- TASK ITEM
Write all entries out exactly, images excluded.

[[ SOURCE MATERIAL, beginning ]]

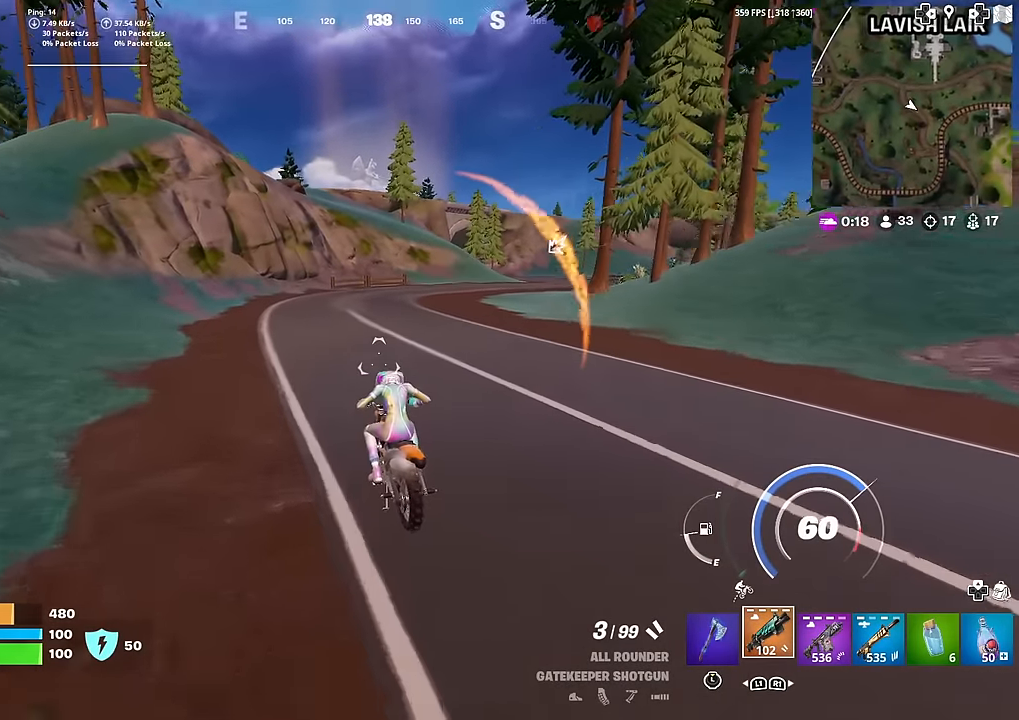
{"buttons": ["R1"], "left_stick": "up", "right_stick": "center", "events": [[317, "R1", "down"], [433, "R1", "up"], [500, "R1", "down"]]}
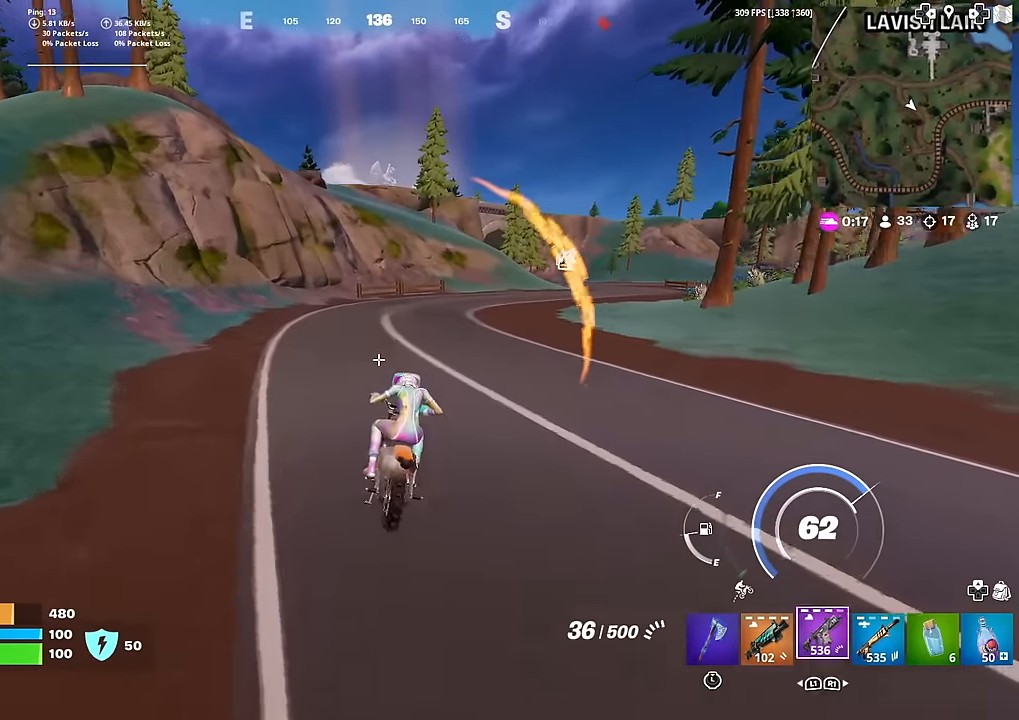
{"buttons": [], "left_stick": "up", "right_stick": "center", "events": [[100, "R1", "up"], [384, "right_stick", "right"], [467, "right_stick", "center"]]}
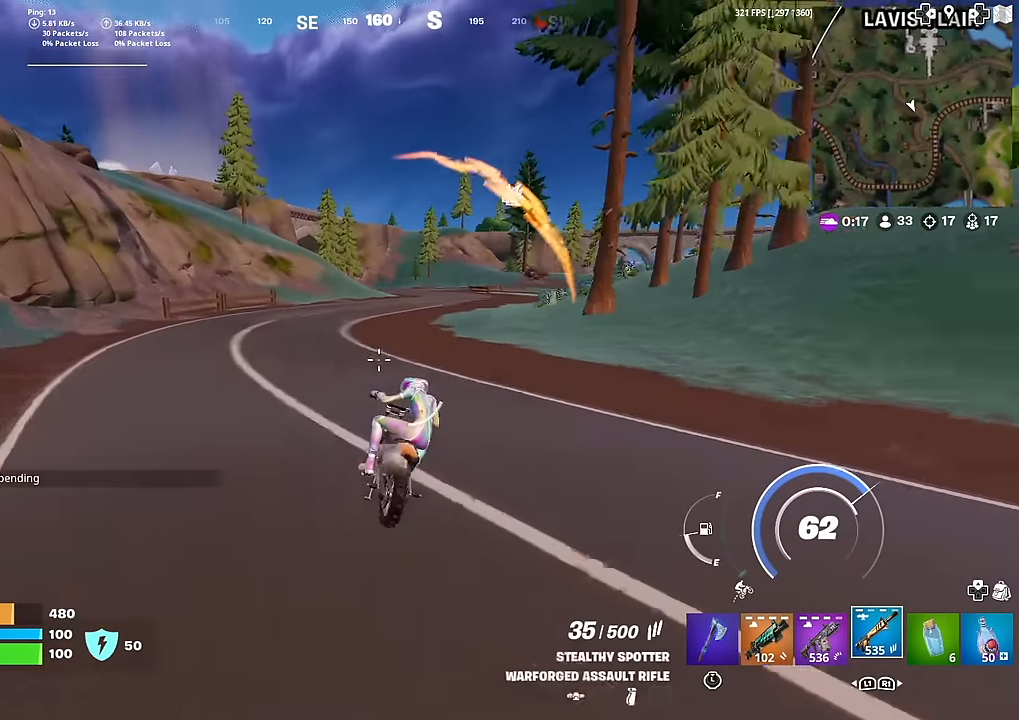
{"buttons": [], "left_stick": "up", "right_stick": "center", "events": []}
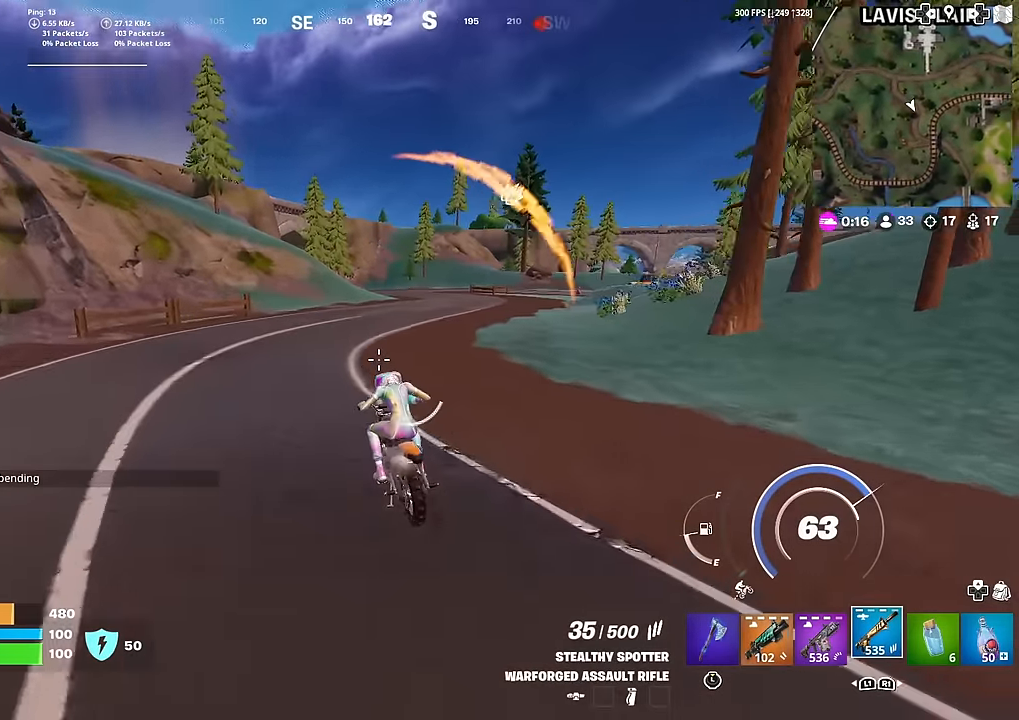
{"buttons": [], "left_stick": "up", "right_stick": "center", "events": []}
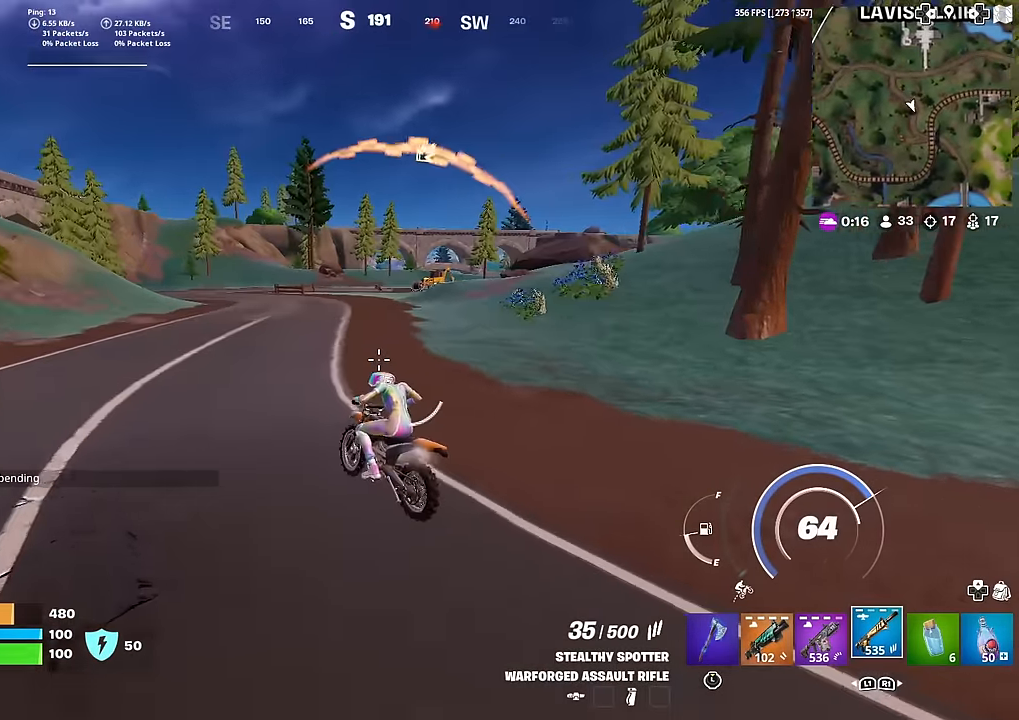
{"buttons": [], "left_stick": "up", "right_stick": "center", "events": []}
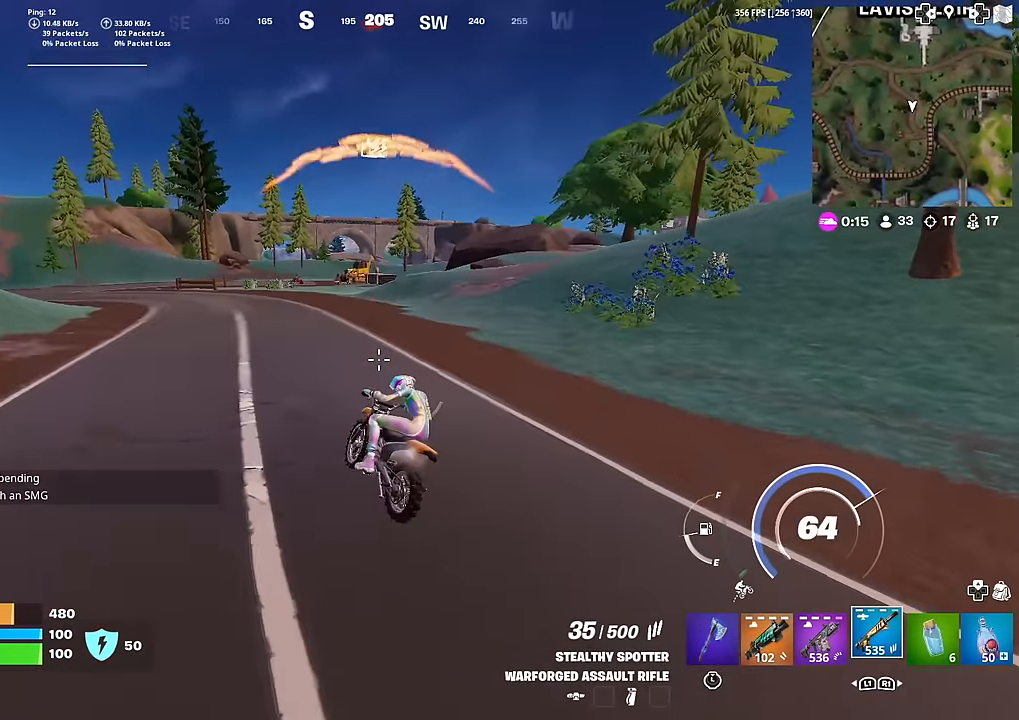
{"buttons": [], "left_stick": "up", "right_stick": "center", "events": []}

[[ SOURCE MATERIAL, end ]]

- EXERCISE SOLUTION
{"buttons": ["R1"], "left_stick": "up", "right_stick": "center", "events": [[317, "R1", "down"], [433, "R1", "up"], [500, "R1", "down"]]}
{"buttons": [], "left_stick": "up", "right_stick": "center", "events": [[100, "R1", "up"], [384, "right_stick", "right"], [467, "right_stick", "center"]]}
{"buttons": [], "left_stick": "up", "right_stick": "center", "events": []}
{"buttons": [], "left_stick": "up", "right_stick": "center", "events": []}
{"buttons": [], "left_stick": "up", "right_stick": "center", "events": []}
{"buttons": [], "left_stick": "up", "right_stick": "center", "events": []}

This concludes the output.